There are more products claiming to be green on the shelves of stores these days, however those ‘all-natural’ and ‘organic’ products are likely committing at least one of the Seven Sins of Greenwashing, by not telling the complete truth. Between 2007 and 2009, the in-store availability of so-called ‘green’ products has increased between 40% and 176%, with 98% of products surveyed still committing at least one Sin of Greenwashing, according to a report on the Seven Sins of Greenwashing released last week by TerraChoice Environmental Marketing.
Greenwashing is defined as the act of misleading consumers regarding the environmental practices of a company or the environmental benefits of a product or service.
Greenwashing is changing in creative ways. As a result, a new sin has been identified and added to the original 2007 Six Sins of Greenwashing. The ‘Sin of Worshiping False Labels’ means that some marketers are mimicking third-party environmental certifications on their products to entice consumers to buy. The full report and handy consumer tips can be found at: www.sinsofgreenwashing.org.
“The good news is that the growing availability of green products shows that consumers are demanding more environmentally responsible choices, and that marketers and manufacturers are listening”, said Scot Case, Vice President of TerraChoice.. “The bad news is that TerraChoice’s survey of 2,219 consumer products in the U.S. and Canada shows that 98% committed at least one Sin of Greenwashing and that some marketers are exploiting consumers’ demand for third-party certification by creating fake labels or false suggestions of third-party endorsement. Despite the number of legitimate eco-labels out there, consumers will still have to remain vigilant in their green purchasing decisions”.

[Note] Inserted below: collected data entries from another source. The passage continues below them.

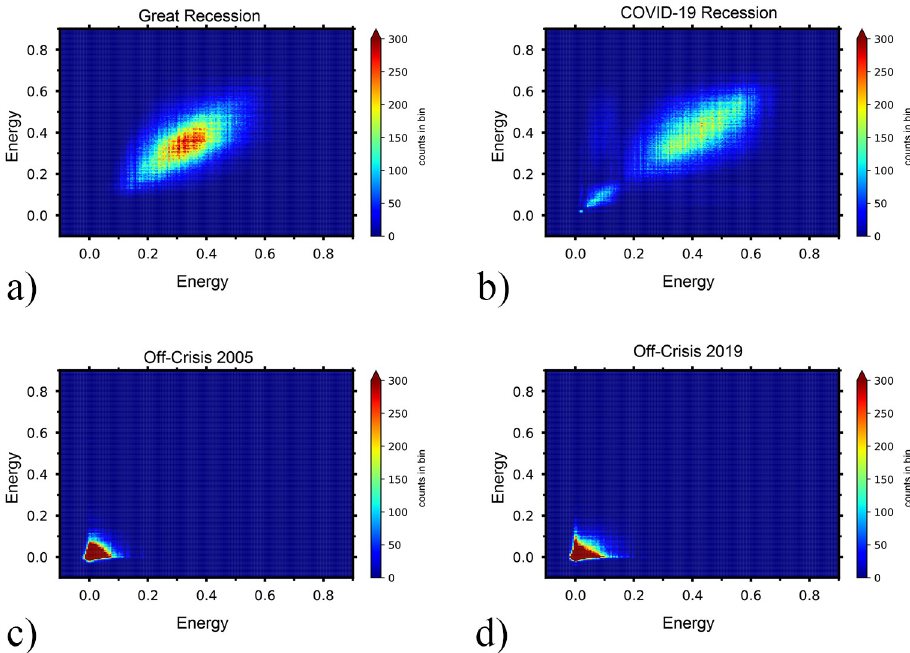
Fig 5. The pattern of energy-energy landscape between triads with one shared link. The upper row shows the energy-energy landscape for a) the Great Recession and b) the COVID-19 recession. The lower row is the energy- energy landscape for two off-crises periods c) July 28, 2005- October 6, 2005, and d) November 15, 2018 –January 30, 2019. Each point is representative of the number of triangles with a common link which have the specified values of energies. In the on-crises periods, triangles with various energies are connected while in off-crises periods points are localized to small energies.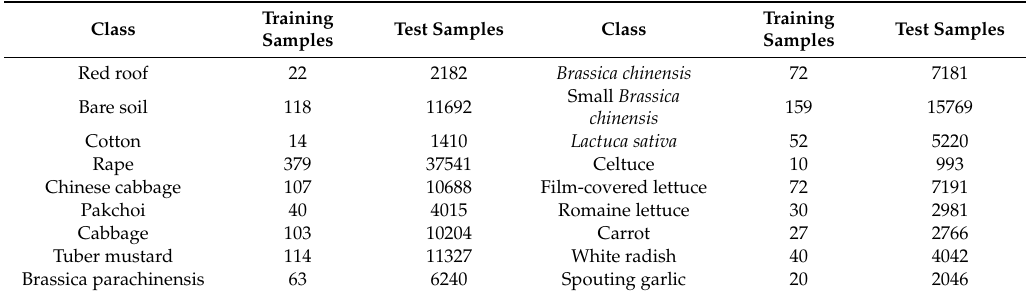
Figure 7. The Honghu dataset: ( a ) the true-color image; ( b ) the ground-truth map. Table 4. The training and test sample information for the Honghu dataset.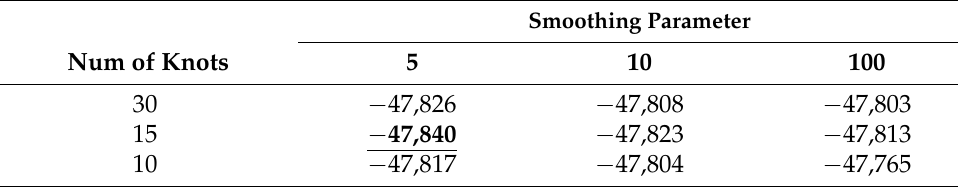
Table 20. DIC for Weibull distribution (4 January 2016, JAL, Tokyo, Japan).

The Seven Sins of Greenwashing, from most common to least common, are:
1. The Sin of the Hidden Trade-Off occurs when one environmental issue is emphasized at the expense of potentially more serious concerns. In other words, when marketing hides a trade-off between environmental issues. Paper, for example, is not necessarily environmentally-preferable just because it comes from a sustainably-harvested forest.
2. The Sin of No Proof happens when environmental assertions are not backed up by evidence or third-party certification. One common example is facial tissue products that claim various percentages of post-consumer recycled content without providing any supporting details.
3. The Sin of Vagueness occurs when a marketing claim is so lacking in specifics as to be meaningless. ‘All-natural’ is an example of this Sin. Arsenic, uranium, mercury, and formaldehyde are all naturally occurring, and poisonous. “All natural” isn’t necessarily ‘green’.
4. The (new) Sin of Worshiping False Labels is when marketers create a false suggestion or certification-like image to mislead consumers into thinking that a product has been through a legitimate green certification process. One example of this Sin is a brand of aluminum foil with certification-like images that show the name of the company’s own in-house environmental program for which there is no explanation.
5. The Sin of Irrelevance arises when an environmental issue unrelated to the product is emphasized. One example is the claim that a product is’CFC-free’, since CFCs are banned by law.
6. The Sin of Lesser of Two Evils occurs when an environmental claim makes consumers feel ‘green’ about a product category that is itself lacking in environmental benefits. Organic cigarettes are an example of this Sin.
7. The Sin of Fibbing is when environmental claims are outright false. One common example is products falsely claiming to be Energy Star certified.
“Eco-labeling is on the rise”, added Case. “Legitimate eco-labeling is nearly twice as common as it was in our 2007 survey, increasing from 13.7% to 23.4% on all ‘green’ products. The 2009 Seven Sins of Greenwashing report demonstrates that consumers do have greener choices in products but that they need to recognize the legitimate labels and ask questions of unfamiliar ones”.
About the Study
In November 2008 through January 2009, TerraChoice researchers were sent into category-leading ‘big box’ retailers in the United States, Canada, the United Kingdom, and Australia with instructions to record every product making an environmental claim. For each, the researchers recorded product details, claim(s) details, any supporting information, and any explanatory detail or offers of additional information or support.